Here's what seems like another very R-type way to generate the sums. Generate a vector that is as long as your input vector, containing nothing but the repeated sum of n elements. Then, subtract your original vector from the sums vector. The result: a vector (isums) where each entry is your original vector less the ith element.
> (my.data$item[my.data$fixed==0])
[1] 1 1 3 5 7
> sums <- rep(sum(my.data$item[my.data$fixed==0]),length(my.data$item[my.data$fixed==0]))
> sums
[1] 17 17 17 17 17
> isums <- sums - (my.data$item[my.data$fixed==0])
> isums
[1] 16 16 14 12 10
Strangely enough, learning to vectorize in R is what helped me get used to basic functional programming.

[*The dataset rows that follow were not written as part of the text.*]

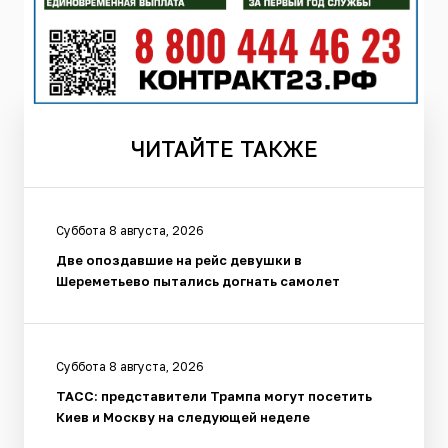
ЧИТАЙТЕ
ТАКЖЕ
Суббота 8 августа, 2026
Две опоздавшие на рейс девушки в
Шереметьево пытались догнать самолет
Суббота 8 августа, 2026
ТАСС: представители Трампа могут посетить
Киев и Москву на следующей неделе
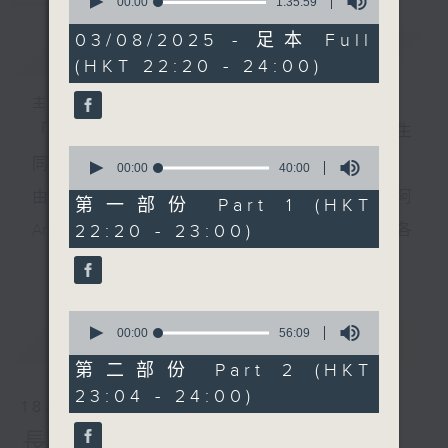
seconds
00:00
1:35:59
of
1
03/08/2025 - 足本 Full
簡介
GIST
hour,
(HKT 22:20 - 24:00)
35
minutes,
59
主持人：侯鈞翔、李姸慧
seconds
「夜診」，唔止係睇醫生；「翔談」，由侯鈞翔醫生
0
同你一齊傾吓偈。
seconds
00:00
40:00
of
由 侯鈞翔醫生(翔哥) 同 專攻食品科學嘅李妍慧(阿
40
第一部份 Part 1 (HKT
minutes,
22:20 - 23:00)
Ann)，用非一般嘅醫學同科學角度，同你一齊解構各
0
seconds
更多...
種生活上嘅迷思。
有冇方法可以長生不老？迴光反照又有冇科學根據？
0
到底168斷食，唔食早餐定晚餐好？依啲由細聽到大嘅
seconds
00:00
56:09
最新
LATEST
of
論述，孰真孰假，定早就不攻自破？6月2號起，每個
56
第二部份 Part 2 (HKT
minutes,
23:04 - 24:00)
星期日晚，十點二十分至深夜十二點，香港電台第一
9
18/01/2026
seconds
台，預埋你《夜診翔談》。
長壽翔談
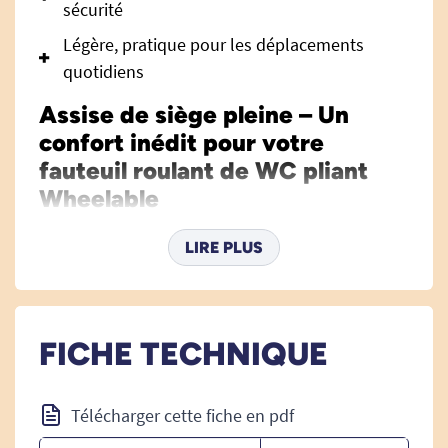
sécurité
Légère, pratique pour les déplacements
quotidiens
Assise de siège pleine – Un
confort inédit pour votre
fauteuil roulant de WC pliant
Wheelable
L’assise de siège pleine pour fauteuil roulant de
LIRE PLUS
WC pliant Wheelable a été développée pour offrir
un supplément de confort, de stabilité et
d’hygiène à tous les utilisateurs de ce fauteuil
innovant. Spécifiquement conçue pour s’intégrer
FICHE TECHNIQUE
parfaitement au fauteuil Wheelable, elle répond
à un besoin simple : profiter d’une assise lisse et
Télécharger cette fiche en pdf
uniforme lors des déplacements quotidiens, que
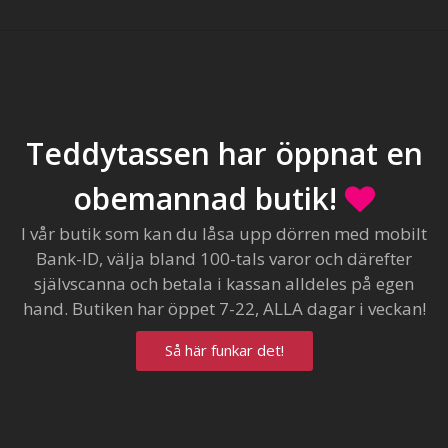
Teddytassen har öppnat en
obemannad butik!
I vår butik som kan du låsa upp dörren med mobilt
Bank-ID, välja bland 100-tals varor och därefter
självscanna och betala i kassan alldeles på egen
hand. Butiken har öppet 7-22, ALLA dagar i veckan!
Så här funkar det!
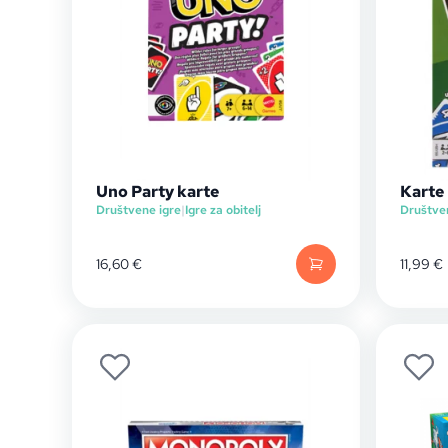
Uno Party karte
Karte 
Društvene igre
|
Igre za obitelj
Društve
16,60
€
11,99
€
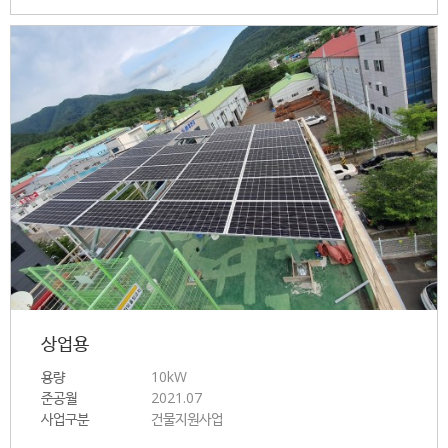
상업용
용량
10kW
준공월
2021.07
사업구분
건물지원사업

A basic technique would be to define your operations inside the loop as a function:
data = ...;
items = ...;
leave_one_out = function(i) {
data1 = data[items != i];
delta = ...; # some operation on data1
return delta;
}
for (j in items) {
delta.list = cbind(delta.list, leave_one_out(j));
}
To vectorize, all you do is replace the for loop with the sapply mapping function:
delta.list = sapply(items, leave_one_out);
This is no answer, but I wonder if any insight lies in this direction:
> tapply((my.data$item[my.data$fixed==0])[-1], my.data$year[my.data$fixed==0][-1], sum)

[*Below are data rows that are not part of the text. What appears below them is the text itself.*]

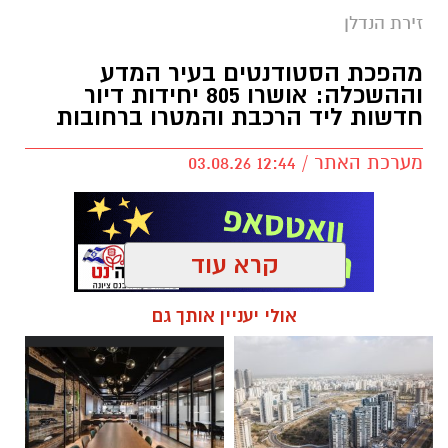
זירת הנדלן
מהפכת הסטודנטים בעיר המדע
וההשכלה: אושרו 805 יחידות דיור
חדשות ליד הרכבת והמטרו ברחובות
מערכת האתר / 12:44 03.08.26
קרא עוד
תגים:
מחירי דירות ברחובות
,
הרכבת והמטרו
אולי יעניין אותך גם
ברחובות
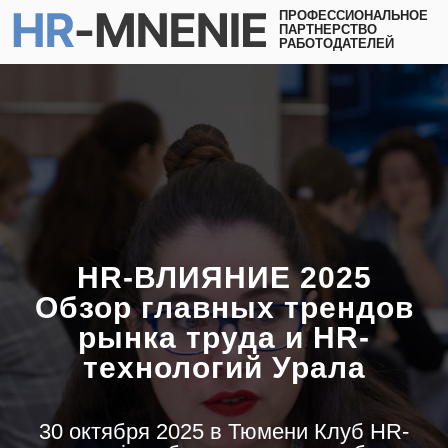
ПРОФЕССИОНАЛЬНОЕ
ПАРТНЕРСТВО
РАБОТОДАТЕЛЕЙ
HR-ВЛИЯНИЕ 2025
Обзор главных трендов
рынка труда и HR-
технологий Урала
30 октября 2025 в Тюмени Клуб HR-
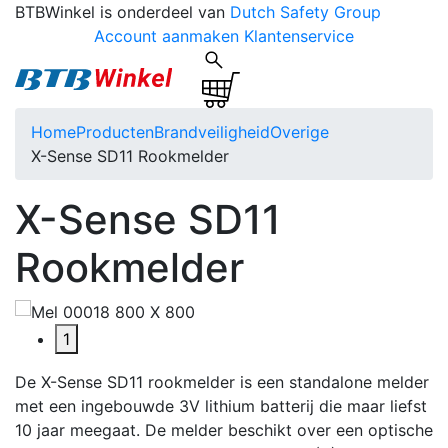
BTBWinkel is onderdeel van
Dutch Safety Group
Account aanmaken
Klantenservice
Home
Producten
Brandveiligheid
Overige
X-Sense SD11 Rookmelder
X-Sense SD11
Rookmelder
1
De X-Sense SD11 rookmelder is een standalone melder
met een ingebouwde 3V lithium batterij die maar liefst
10 jaar meegaat. De melder beschikt over een optische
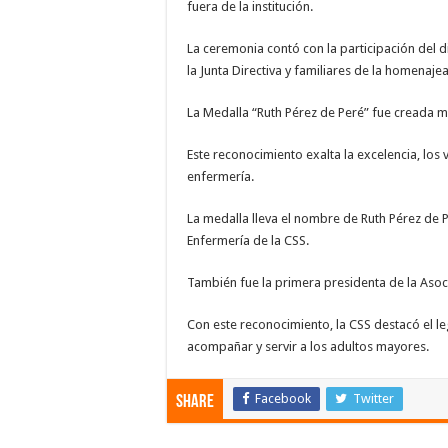
fuera de la institución.
La ceremonia contó con la participación del 
la Junta Directiva y familiares de la homenaje
La Medalla “Ruth Pérez de Peré” fue creada m
Este reconocimiento exalta la excelencia, los 
enfermería.
La medalla lleva el nombre de Ruth Pérez de Pe
Enfermería de la CSS.
También fue la primera presidenta de la Aso
Con este reconocimiento, la CSS destacó el l
acompañar y servir a los adultos mayores.
Facebook
Twitter
Share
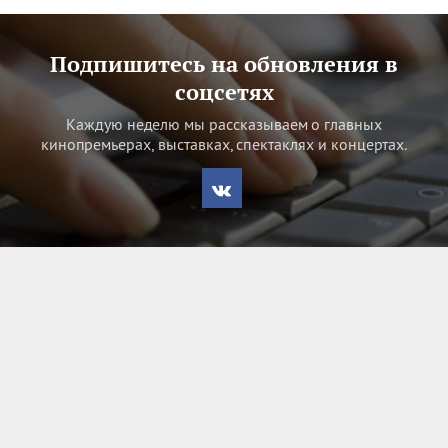
Подпишитесь на обновления в
соцсетях
Каждую неделю мы рассказываем о главных
кинопремьерах, выставках, спектаклях и концертах.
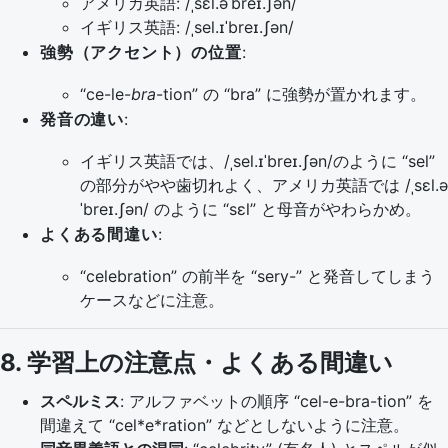
アメリカ英語: /ˌsɛl.əˈbreɪ.ʃən/
イギリス英語: /ˌsel.ɪˈbreɪ.ʃən/
強勢（アクセント）の位置
:
“ce-le-
bra
-tion” の “bra” に強勢が置かれます。
発音の違い
:
イギリス英語では、/ˌsel.ɪˈbreɪ.ʃən/のように “sel”
の部分がやや歯切れよく、アメリカ英語では /ˌsɛl.ə
ˈbreɪ.ʃən/ のように “sɛl” と母音がやわらかめ。
よくある間違い
:
“celebration” の前半を “sery-” と発音してしまう
ケースなどに注意。
8. 学習上の注意点・よくある間違い
スペルミス
: アルファベットの順序 “cel-e-bra-tion” を
間違えて “cel*e*ration” などとしないように注意。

tapply produces a table of statistics (sums, in this case; the third argument) grouped by the parameter given as the second argument. For example
2001 2003 2005 2007
1 3 5 7
The [-1] notation drops observation (row) one from the selected rows. So, you could loop and use [-i] on each loop
for (i in 1:length(my.data$item)) {
tapply((my.data$item[my.data$fixed==0])[-i], my.data$year[my.data$fixed==0][-i], sum)
}
keeping in mind that if you have any years with only 1 observation, then the tables returned by the successive tapply calls won't have the same number of columns. (i.e., if you drop out the only observation for 2001, then 2003, 2005, and 2007 would be te only columns returned).